Instructions for the task>
Please return every record exactly as written, leaving out the pictures.
───── Information shown
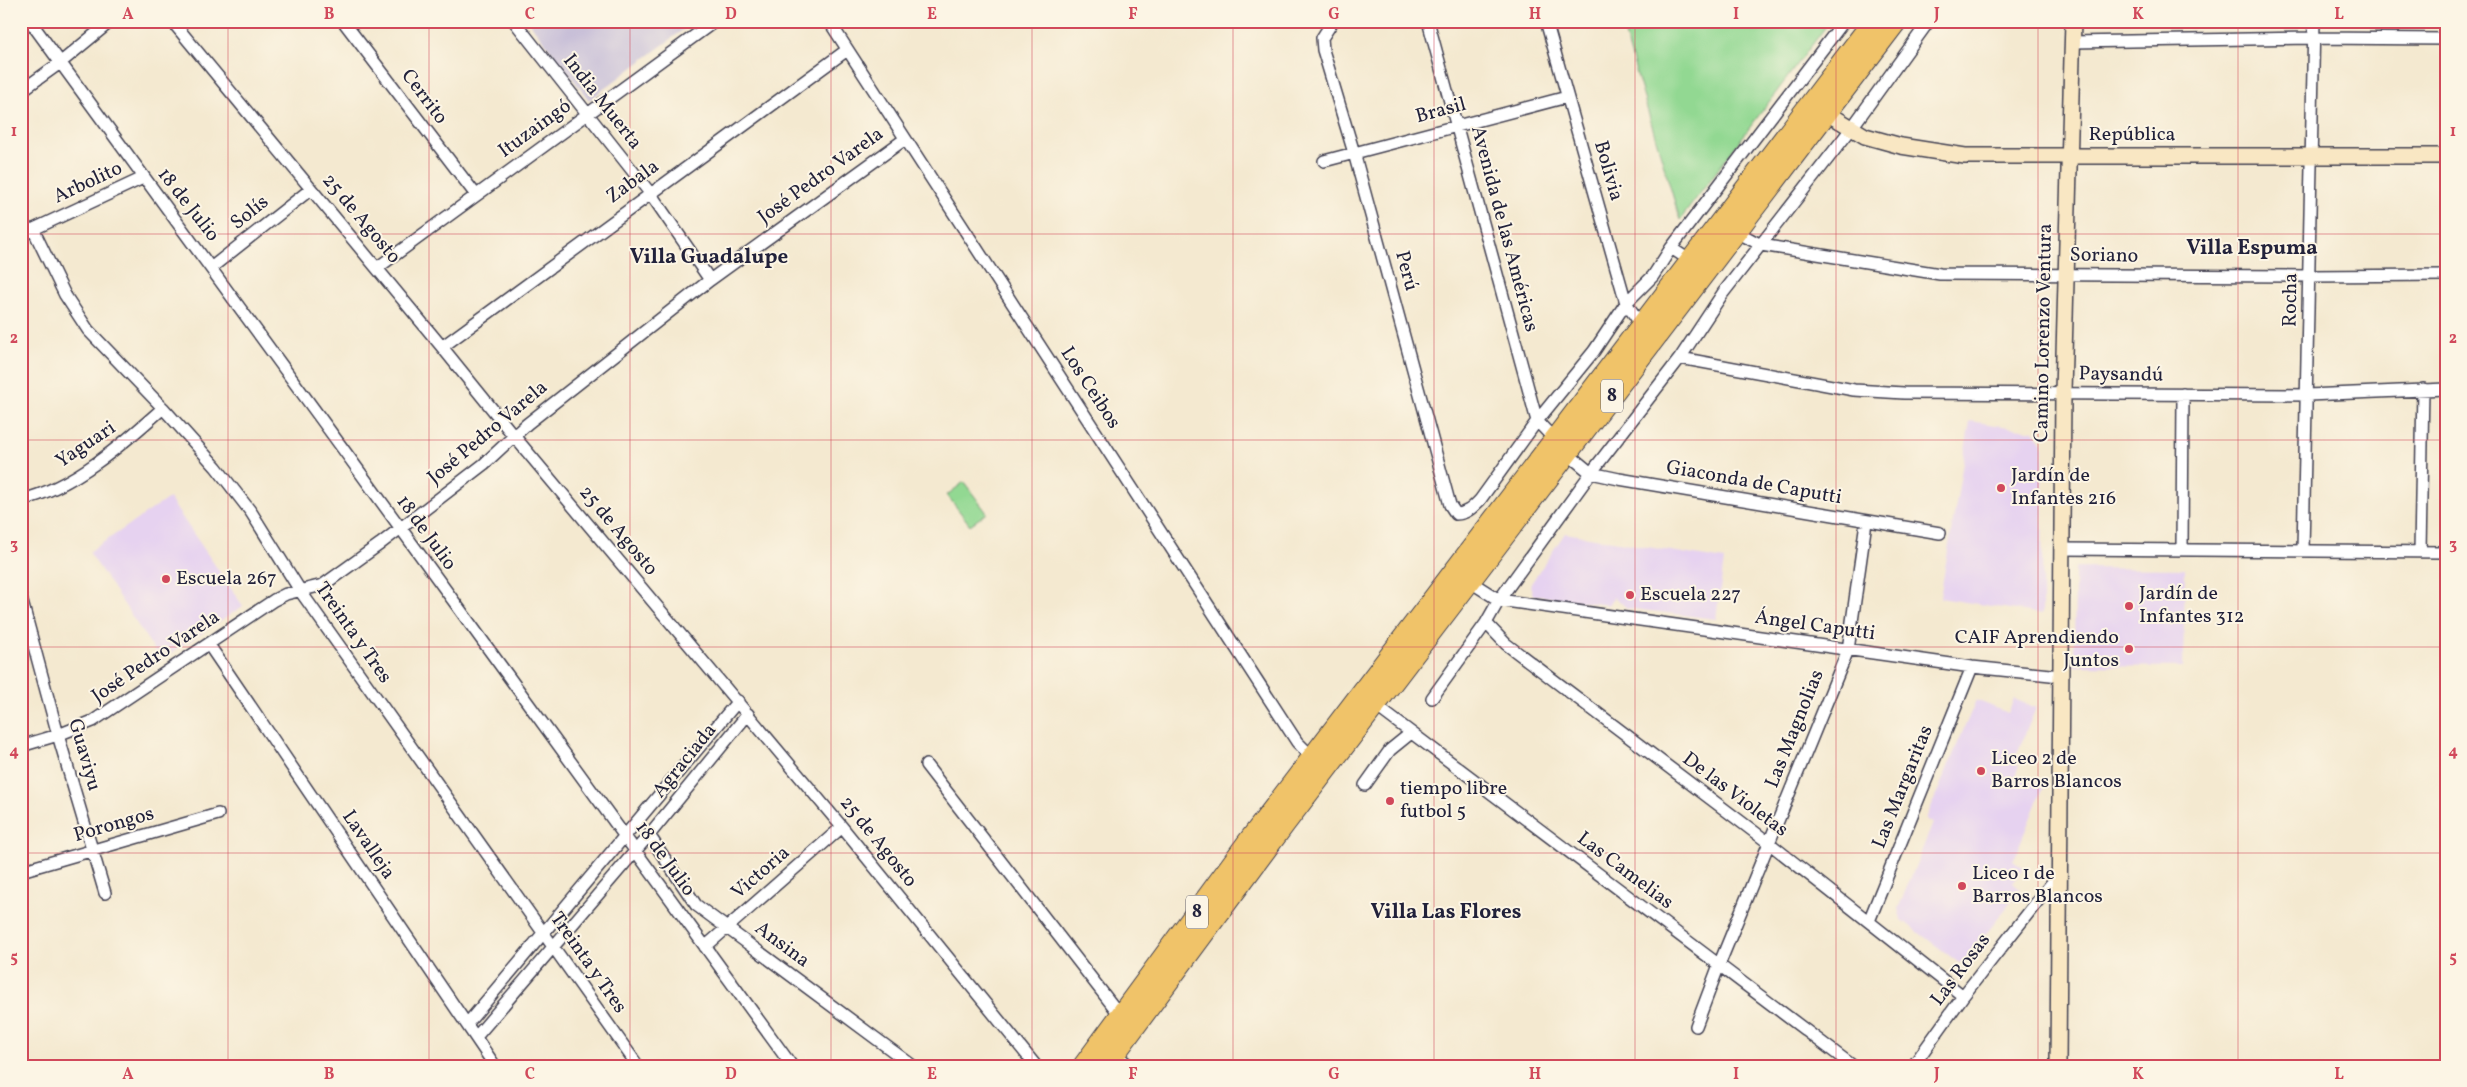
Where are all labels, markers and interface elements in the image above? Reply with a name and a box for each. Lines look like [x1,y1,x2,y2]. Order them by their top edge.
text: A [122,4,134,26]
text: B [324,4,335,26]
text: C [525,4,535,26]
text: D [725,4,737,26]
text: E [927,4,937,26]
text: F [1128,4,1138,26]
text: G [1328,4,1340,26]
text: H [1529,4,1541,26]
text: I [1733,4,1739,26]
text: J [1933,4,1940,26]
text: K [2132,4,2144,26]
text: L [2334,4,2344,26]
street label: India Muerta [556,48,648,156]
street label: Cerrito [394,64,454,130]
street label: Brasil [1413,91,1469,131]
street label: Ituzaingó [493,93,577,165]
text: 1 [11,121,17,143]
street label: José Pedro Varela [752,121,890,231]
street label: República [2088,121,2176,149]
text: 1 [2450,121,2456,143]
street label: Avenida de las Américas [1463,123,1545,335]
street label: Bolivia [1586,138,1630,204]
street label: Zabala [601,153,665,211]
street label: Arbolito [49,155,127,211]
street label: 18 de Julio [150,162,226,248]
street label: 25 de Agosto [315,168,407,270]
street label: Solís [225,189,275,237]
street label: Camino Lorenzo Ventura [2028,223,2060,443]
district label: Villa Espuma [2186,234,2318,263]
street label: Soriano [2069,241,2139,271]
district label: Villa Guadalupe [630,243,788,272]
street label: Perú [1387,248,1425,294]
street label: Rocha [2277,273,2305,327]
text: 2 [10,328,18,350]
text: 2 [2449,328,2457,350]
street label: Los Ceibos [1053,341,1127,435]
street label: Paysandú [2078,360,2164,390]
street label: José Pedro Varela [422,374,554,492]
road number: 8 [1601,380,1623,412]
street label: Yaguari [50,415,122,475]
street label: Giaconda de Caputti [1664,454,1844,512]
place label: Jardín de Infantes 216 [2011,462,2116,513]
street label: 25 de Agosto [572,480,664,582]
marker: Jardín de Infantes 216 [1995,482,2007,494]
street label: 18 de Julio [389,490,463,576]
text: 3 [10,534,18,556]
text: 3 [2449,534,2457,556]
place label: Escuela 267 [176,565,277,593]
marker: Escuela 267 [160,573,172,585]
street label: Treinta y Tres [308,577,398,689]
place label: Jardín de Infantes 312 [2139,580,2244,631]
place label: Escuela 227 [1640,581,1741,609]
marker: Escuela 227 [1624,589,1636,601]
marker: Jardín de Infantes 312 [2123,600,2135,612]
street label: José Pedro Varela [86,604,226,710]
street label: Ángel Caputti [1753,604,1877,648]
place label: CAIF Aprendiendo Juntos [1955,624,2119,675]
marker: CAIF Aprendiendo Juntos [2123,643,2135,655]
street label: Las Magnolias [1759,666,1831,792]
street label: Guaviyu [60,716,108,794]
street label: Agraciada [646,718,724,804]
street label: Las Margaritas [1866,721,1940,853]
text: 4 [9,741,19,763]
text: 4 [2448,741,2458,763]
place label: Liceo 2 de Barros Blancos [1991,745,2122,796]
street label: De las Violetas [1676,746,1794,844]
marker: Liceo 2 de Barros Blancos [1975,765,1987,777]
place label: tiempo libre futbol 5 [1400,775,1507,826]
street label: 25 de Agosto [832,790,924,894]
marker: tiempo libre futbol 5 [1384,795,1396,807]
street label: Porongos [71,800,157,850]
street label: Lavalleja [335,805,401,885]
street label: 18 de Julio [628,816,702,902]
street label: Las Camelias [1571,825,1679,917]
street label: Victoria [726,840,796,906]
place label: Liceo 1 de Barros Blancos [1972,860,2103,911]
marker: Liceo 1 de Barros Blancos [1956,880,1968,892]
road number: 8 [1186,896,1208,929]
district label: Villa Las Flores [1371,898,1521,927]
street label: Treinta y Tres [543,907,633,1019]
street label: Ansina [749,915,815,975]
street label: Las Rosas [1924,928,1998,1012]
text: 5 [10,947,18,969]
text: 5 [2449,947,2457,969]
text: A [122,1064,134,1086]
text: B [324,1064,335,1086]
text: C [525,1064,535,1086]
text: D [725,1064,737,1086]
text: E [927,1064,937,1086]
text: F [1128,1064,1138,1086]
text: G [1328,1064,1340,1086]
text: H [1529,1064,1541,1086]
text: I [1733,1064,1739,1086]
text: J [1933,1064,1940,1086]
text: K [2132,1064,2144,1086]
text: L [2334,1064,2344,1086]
──────────
Completed exercise>
Where are all labels, markers and interface elements in the image above? Reply with a name and a box for each. Lines look like [x1,y1,x2,y2]. Order them by their top edge.
text: A [122,4,134,26]
text: B [324,4,335,26]
text: C [525,4,535,26]
text: D [725,4,737,26]
text: E [927,4,937,26]
text: F [1128,4,1138,26]
text: G [1328,4,1340,26]
text: H [1529,4,1541,26]
text: I [1733,4,1739,26]
text: J [1933,4,1940,26]
text: K [2132,4,2144,26]
text: L [2334,4,2344,26]
street label: India Muerta [556,48,648,156]
street label: Cerrito [394,64,454,130]
street label: Brasil [1413,91,1469,131]
street label: Ituzaingó [493,93,577,165]
text: 1 [11,121,17,143]
street label: José Pedro Varela [752,121,890,231]
street label: República [2088,121,2176,149]
text: 1 [2450,121,2456,143]
street label: Avenida de las Américas [1463,123,1545,335]
street label: Bolivia [1586,138,1630,204]
street label: Zabala [601,153,665,211]
street label: Arbolito [49,155,127,211]
street label: 18 de Julio [150,162,226,248]
street label: 25 de Agosto [315,168,407,270]
street label: Solís [225,189,275,237]
street label: Camino Lorenzo Ventura [2028,223,2060,443]
district label: Villa Espuma [2186,234,2318,263]
street label: Soriano [2069,241,2139,271]
district label: Villa Guadalupe [630,243,788,272]
street label: Perú [1387,248,1425,294]
street label: Rocha [2277,273,2305,327]
text: 2 [10,328,18,350]
text: 2 [2449,328,2457,350]
street label: Los Ceibos [1053,341,1127,435]
street label: Paysandú [2078,360,2164,390]
street label: José Pedro Varela [422,374,554,492]
road number: 8 [1601,380,1623,412]
street label: Yaguari [50,415,122,475]
street label: Giaconda de Caputti [1664,454,1844,512]
place label: Jardín de Infantes 216 [2011,462,2116,513]
street label: 25 de Agosto [572,480,664,582]
marker: Jardín de Infantes 216 [1995,482,2007,494]
street label: 18 de Julio [389,490,463,576]
text: 3 [10,534,18,556]
text: 3 [2449,534,2457,556]
place label: Escuela 267 [176,565,277,593]
marker: Escuela 267 [160,573,172,585]
street label: Treinta y Tres [308,577,398,689]
place label: Jardín de Infantes 312 [2139,580,2244,631]
place label: Escuela 227 [1640,581,1741,609]
marker: Escuela 227 [1624,589,1636,601]
marker: Jardín de Infantes 312 [2123,600,2135,612]
street label: José Pedro Varela [86,604,226,710]
street label: Ángel Caputti [1753,604,1877,648]
place label: CAIF Aprendiendo Juntos [1955,624,2119,675]
marker: CAIF Aprendiendo Juntos [2123,643,2135,655]
street label: Las Magnolias [1759,666,1831,792]
street label: Guaviyu [60,716,108,794]
street label: Agraciada [646,718,724,804]
street label: Las Margaritas [1866,721,1940,853]
text: 4 [9,741,19,763]
text: 4 [2448,741,2458,763]
place label: Liceo 2 de Barros Blancos [1991,745,2122,796]
street label: De las Violetas [1676,746,1794,844]
marker: Liceo 2 de Barros Blancos [1975,765,1987,777]
place label: tiempo libre futbol 5 [1400,775,1507,826]
street label: 25 de Agosto [832,790,924,894]
marker: tiempo libre futbol 5 [1384,795,1396,807]
street label: Porongos [71,800,157,850]
street label: Lavalleja [335,805,401,885]
street label: 18 de Julio [628,816,702,902]
street label: Las Camelias [1571,825,1679,917]
street label: Victoria [726,840,796,906]
place label: Liceo 1 de Barros Blancos [1972,860,2103,911]
marker: Liceo 1 de Barros Blancos [1956,880,1968,892]
road number: 8 [1186,896,1208,929]
district label: Villa Las Flores [1371,898,1521,927]
street label: Treinta y Tres [543,907,633,1019]
street label: Ansina [749,915,815,975]
street label: Las Rosas [1924,928,1998,1012]
text: 5 [10,947,18,969]
text: 5 [2449,947,2457,969]
text: A [122,1064,134,1086]
text: B [324,1064,335,1086]
text: C [525,1064,535,1086]
text: D [725,1064,737,1086]
text: E [927,1064,937,1086]
text: F [1128,1064,1138,1086]
text: G [1328,1064,1340,1086]
text: H [1529,1064,1541,1086]
text: I [1733,1064,1739,1086]
text: J [1933,1064,1940,1086]
text: K [2132,1064,2144,1086]
text: L [2334,1064,2344,1086]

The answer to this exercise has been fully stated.